The next step is to ensure you are working as a unified team. In a revolution, teams need a coordinated strategy for success. A unified team can slay the enemy, a siloed team gets spliced into small brigades that fall to the enemy. This occurs in media when TV, digital and programmatic teams are not playing off of the same playbook. Waste is created across screens when the buy is not simultaneously optimized and executed so that media companies can be tested to secure the best inventory – or as a buyer, you move on to your next choice in your waterfall of options. Handoffs are great in football, but not for the work that Amobee does. It wastes time, money and resources, and is clearly not revolutionary; it multiplies waste before anything positive can even happen.  

In order for a revolution to create momentum — and to chip away at the amount of wasted resources — teams must be inclusive. We will not see the type of change we want unless planning, buying, and activation are done on a holistic basis using data and technology that operates across more than digital alone. When buyers use data-enabled targeting as a base for currency guarantees and optimizations, we start to see savings.

Next, as a revolutionary, you must think like the person you are trying to protect – the consumer. More now than ever, consumers move seamlessly between screens and content to optimize their personal viewing experience based on the best available screen at a moment in time. Marketers and agencies need to approach planning and buying with this same fluid mentality. 

If you are planning and buying in silos, you are playing with tools from the Revolutionary War era, not with tools built for the complexities of the 2020s. For true impact and change, you no longer can plan in silos or even plan sequentially, taking the results of one marketplace (linear TV, as an example) and using that to make better digital direct or programmatic decisions. 

Being linear-aware based on historical performance is the equivalent of being love-aware. It’s nice to know how past love affairs made you feel, but to love in the moment, you have to go all in with your head, heart, and spirit. Dance through the marketplace like the revolutionaries in 1968 during the Summer of Love.

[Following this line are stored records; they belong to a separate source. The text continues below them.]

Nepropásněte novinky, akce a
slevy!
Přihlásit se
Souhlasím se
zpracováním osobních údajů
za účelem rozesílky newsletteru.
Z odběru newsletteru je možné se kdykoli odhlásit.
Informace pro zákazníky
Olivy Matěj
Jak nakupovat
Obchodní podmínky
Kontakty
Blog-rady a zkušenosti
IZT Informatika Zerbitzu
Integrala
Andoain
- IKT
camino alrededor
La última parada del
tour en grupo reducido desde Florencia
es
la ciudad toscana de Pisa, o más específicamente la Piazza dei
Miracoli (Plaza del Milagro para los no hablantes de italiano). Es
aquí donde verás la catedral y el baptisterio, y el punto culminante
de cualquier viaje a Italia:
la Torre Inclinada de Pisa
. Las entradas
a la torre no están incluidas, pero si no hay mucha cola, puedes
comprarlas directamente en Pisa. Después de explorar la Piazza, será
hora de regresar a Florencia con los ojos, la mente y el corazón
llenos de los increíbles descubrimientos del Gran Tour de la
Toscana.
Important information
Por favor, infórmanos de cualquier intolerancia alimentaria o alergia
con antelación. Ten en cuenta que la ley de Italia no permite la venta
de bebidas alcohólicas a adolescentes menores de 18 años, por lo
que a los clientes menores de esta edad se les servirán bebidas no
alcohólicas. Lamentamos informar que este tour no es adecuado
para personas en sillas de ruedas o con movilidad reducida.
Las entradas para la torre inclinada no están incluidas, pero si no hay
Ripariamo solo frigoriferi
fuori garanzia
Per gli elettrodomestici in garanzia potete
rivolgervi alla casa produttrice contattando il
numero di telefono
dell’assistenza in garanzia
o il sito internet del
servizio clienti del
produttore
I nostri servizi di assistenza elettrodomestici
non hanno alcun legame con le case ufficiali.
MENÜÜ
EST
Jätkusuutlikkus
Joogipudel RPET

Third, connect your data to technology with a powerful decisioning engine to forecast as opposed to “relying on the past.” The revolution I believe in forges technology AND data science, together, to optimize channels simultaneously, so each channel truly accounts for the others.

There is this myth that many teams defend that there is enough value in linear-aware planning, but that is not enough for the revolution we seek. Here’s the reality: linear-aware is NOT a revolution, nor is it good enough today. Linear-aware planning is only based on historical data and is not a good indication of future performance. You must plan based on forecasted delivery, not on historical delivery.

The media revolution must shift toward “optimized planning,” but that does not complete the journey. You need to tie your planning goals directly to your buying technology. And the only way to get there is to combine inventory supply AND buying modalities into one integrated technology platform to deliver a plan that maximizes reach against your strategic target. You must be able to make decisions that account for linear buys, direct digital buys AND programmatic buys simultaneously. This is the diet of a revolutionary.

So as you sit at your desk frustrated with the marketplace and solutions to overcome the chaos, think about how you can contribute to the Amobee revolution. We ALL play a role in eliminating waste, and together, we can look at how we all shape our clients’ futures.

Nothing would make me happier than to take the media industry forward to unify audiences across channels to optimize for better results, eliminating waste in the system and growing business for all.

Just as John Lennon said, “…you ask me for a contribution…we’re all doing what we can.”